I wrote this a while ago, but it seems potentially useful now, for anyone spending a lot more time than usual with family members.
On the first morning of a recent vacation with my Mom and two nieces, I wrote a poem and read it to them start the day. One niece listened silently. The other niece and my Mom were put off because my poems don’t rhyme.
In the past, that would have discouraged and frustrated me. Since I was a kid, when family doesn’t “get” my writing, or seems to judge it, I’ve had the feeling that they don’t get ME.
Happily, I’ve grown and evolved with age. I understood that the lukewarm responses weren’t about me even though they were affecting me. Then I came up with a creative idea, a way to keep expressing myself while getting everyone more involved.
It turned out to be a far better experience than the one I’d originally imagined, and I think there’s a good lesson here for anyone who’s struggling to feel heard.
Here’s what I did:
- I wrote a second poem that poked fun at their wanting rhymes. It was a rhyming sonnet and we all had a chuckle; I felt heard.
- The next day, I got us all together to write a collaborative poem (we each wrote one line and passed it to the next person to add to for three rounds). That led to some fun conversation and an interesting look into how each of our minds work.
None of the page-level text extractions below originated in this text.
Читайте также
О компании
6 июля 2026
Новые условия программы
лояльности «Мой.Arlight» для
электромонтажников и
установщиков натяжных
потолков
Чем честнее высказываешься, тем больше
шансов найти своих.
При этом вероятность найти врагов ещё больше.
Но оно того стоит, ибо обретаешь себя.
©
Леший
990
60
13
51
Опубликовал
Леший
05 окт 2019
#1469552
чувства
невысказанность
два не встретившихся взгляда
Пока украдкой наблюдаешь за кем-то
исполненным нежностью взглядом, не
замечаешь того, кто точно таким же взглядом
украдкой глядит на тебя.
- On the last day, I assigned us all the same writing prompt and we each wrote a poem to share over dinner. The poems were all so good and completely unique. Reading them and talking about them was a wonderful way to mark the end of our time together.
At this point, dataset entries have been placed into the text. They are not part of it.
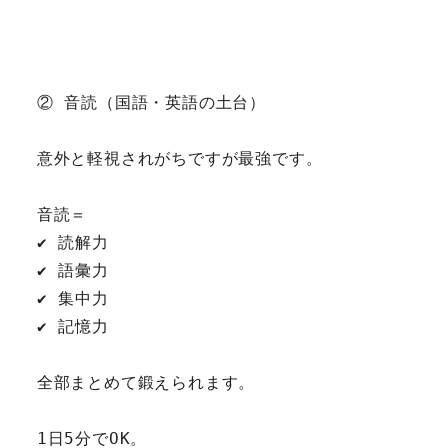
② 音読（国語・英語の土台）
意外と軽視されがちですが最強です。
音読＝
✔ 読解力
✔ 語彙力
✔ 集中力
✔ 記憶力
全部まとめて鍛えられます。
1日5分でOK。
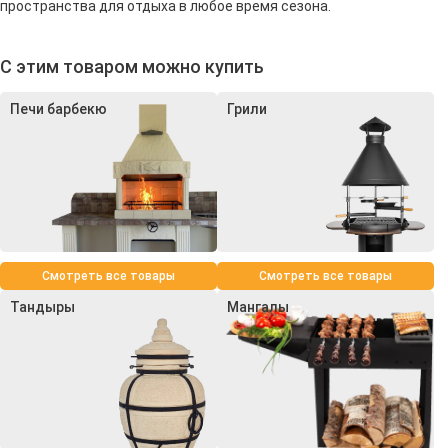
пространства для отдыха в любое время сезона.
С этим товаром можно купить
Печи барбекю
Грили
Смотреть все товары
Смотреть все товары
Тандыры
Мангалы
The highlight for me was my youngest niece (the rhyme-loving one) surprising me by reading a poem she had been writing all week. It touched on our various activities and acknowledged my role in planning the trip: “Planning was immaculate / Each day was fantastic / And even though we acted sarcastic / We appreciate the time you put in / We love Costa Rica and we love you”.
Creativity can be a key for walking through difficulties, especially interpersonal ones.
Everyone wants to be heard and feeling unheard often leads either to anger (get louder) or shutting down (stop trying). I could have pushed on and read more un-rhymed poems more loudly. I could have given up and stopped trying, gone silent.
Instead, the creative project became a shared experience like the vacation itself was. They enhanced each other. We each had opportunities to take and give space to create, speak, and listen. Our poems tended to reflect on events and sights during the trip, creating daily reflections that deepened our appreciation for the experiences and each other.
If you’re having difficulty “getting through” to someone, step back and create a new approach. Rather than aiming directly at the problem or turning away from it, think about how to use creativity to sneak around and through it.
A shared creative project may give all parties involved an opportunity to express and understand in surprising new ways.